Phoenix Diaries: The Chapter Where I’m Not Okay (But I’m Still Here)
The messy, unresolved, wildly inconvenient middle.
Phoenix Diaries
Personal stories of transformation, heartbreak, and rebuilding from ground zero.
There is a space no one prepares you for.
It's not grief, exactly. It's not healing, either. It's the weird, stretched-out purgatory between who you were and whoever the hell you're about to become. It's not a breakdown. It's not a breakthrough. It's the middle. The messy, unresolved, wildly inconvenient middle.
This is where I live now.
One book of my life has ended. Fully. Gone. I didn't just finish a chapter; I turned the last page of a story I had never thought would end. And now, I'm not beginning a new chapter. I'm writing an entirely new book. Blank pages. A different genre. One paragraph at a time.
And right now? I'm somewhere in the opening scene, where the character is standing in the middle of the kitchen at 11:04 am, still in yesterday's pyjamas and stink, wondering what the plot is. Everyone talks about the Phoenix rising. No one tells you about the part where she's sitting in soot with no feathers, wondering if she should try to become a dragon instead!
(I mean... I'd be a badass dragon.)
I'm 45. And time hits differently now. I can see the end of the road from here. Not close enough to panic, but close enough to stop pretending I'm not afraid. My knees crack louder. My hormones don't whisper—they riot. Hello, perimenopause! My face is changing. My body is shifting. My energy has become a sacred currency. There is no more pretending I'll get to it "someday."

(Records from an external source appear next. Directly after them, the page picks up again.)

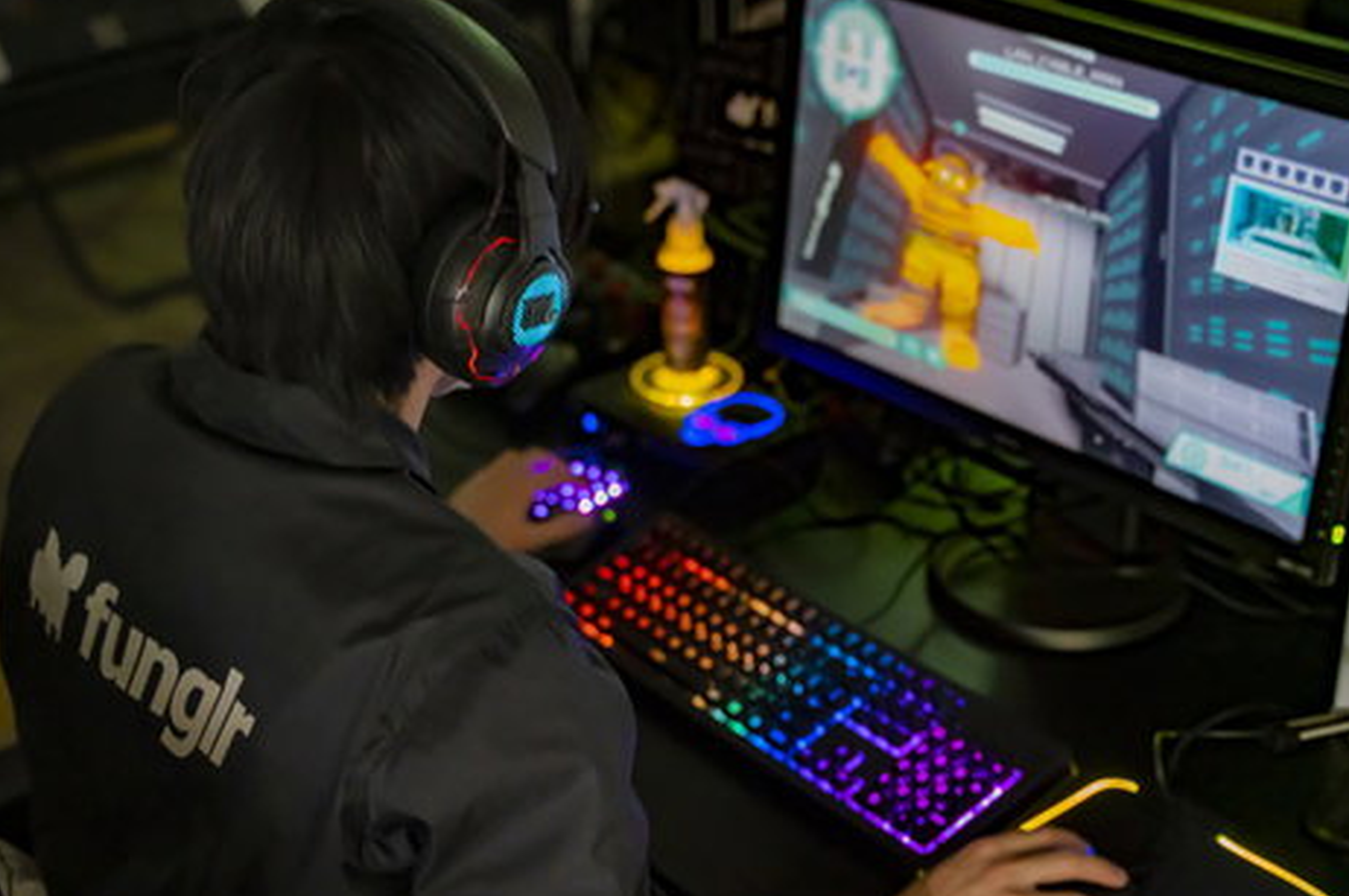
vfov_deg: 25.9
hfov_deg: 38.2
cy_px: 442
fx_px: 1946
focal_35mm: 52
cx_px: 718
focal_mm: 48
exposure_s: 1/50
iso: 12800
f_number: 2.8
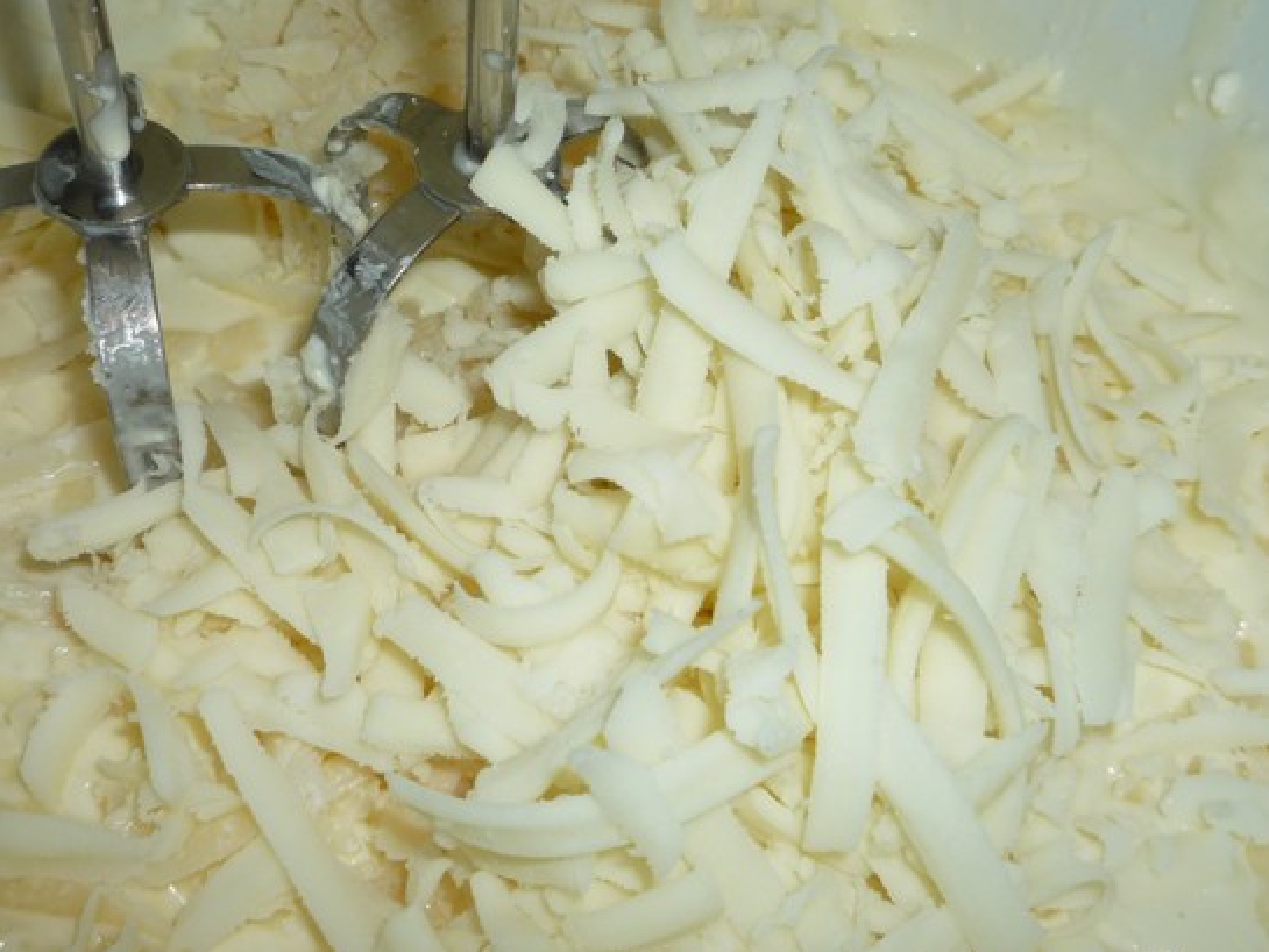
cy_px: 377
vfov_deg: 32.8
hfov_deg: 42.9
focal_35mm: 44
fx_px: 1613
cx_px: 629
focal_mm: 5.2
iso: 100
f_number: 4
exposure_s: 1/30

And yet, while everything is screaming start again, my nervous system is still dragging its feet through the ruins. It hasn't caught up.
There are days I feel brave, days when I think, "Hell yes, I can do this." There are days when my courage shows up first, throws the covers off, and tells the fear to sit the fuck down.
And then there are days when I feel like I'm crumbling under the weight of it all, where brushing my teeth feels like a bold act of rebellion. Where I cry in the grocery store because they're out of coconut milk, but really, it's not about the coconut milk, is it?
Sometimes, I wonder if the light I saw ahead was just a trick of the glare.
Where the roller coaster of emotion jerks me from, maybe I've got this to what the fuck am I doing before I've even made my matcha in the morning.
And the exhaustion—oh, the exhaustion.
I have never felt tired like this.
It's not just a lack of sleep. It's soul-level, bone-deep, grief-lined fatigue. It lives in my skin, my thoughts, my jaw. It's emotional, physical, mental, hormonal. Every cell in my body whispers, "Please, not today."
And still—
I'm here.
I'm writing, I'm creating.
I'm laughing at the absurdity of it all, me, trying to build a new life like I'm in some divine boot camp for late bloomers.
I'm still finding slivers of beauty:
In the grocery store flowers, I can't afford but I buy them anyway.
In the texts from friends who still believe in me (how I love my friends).
In a meme that makes me laugh through my mascara.
In the way the sun hits my tea at 2:14 pm, like it's trying to remind me: you're alive, babe. Keep going.
I'm still getting up, even if I don't bounce.
Still letting my heart crack open, even if no one sees it.
Still choosing not to turn to stone.
This chapter isn't neat. It's not inspiring. It might not even have a plot yet.
But it's real.
And it's mine.
If you are in your own in-between, if you're staring at the ceiling at midnight, wondering if this is what reinvention feels like, if you're rebuilding a life with shaky hands and a stubborn heart.
You're not alone.
This chapter sucks.
But we're still here.
And maybe that's the most radical thing we can say right now:
I'm not okay. But I'm still here.
And above all the clouds?
There is still a blue sky.
xo,
Tanya



The level of tired you describe—SAME. This whole year has been a lot, so grateful to not be alone in it all. I appreciate your candor about the messy middle. Thanks so much for sharing.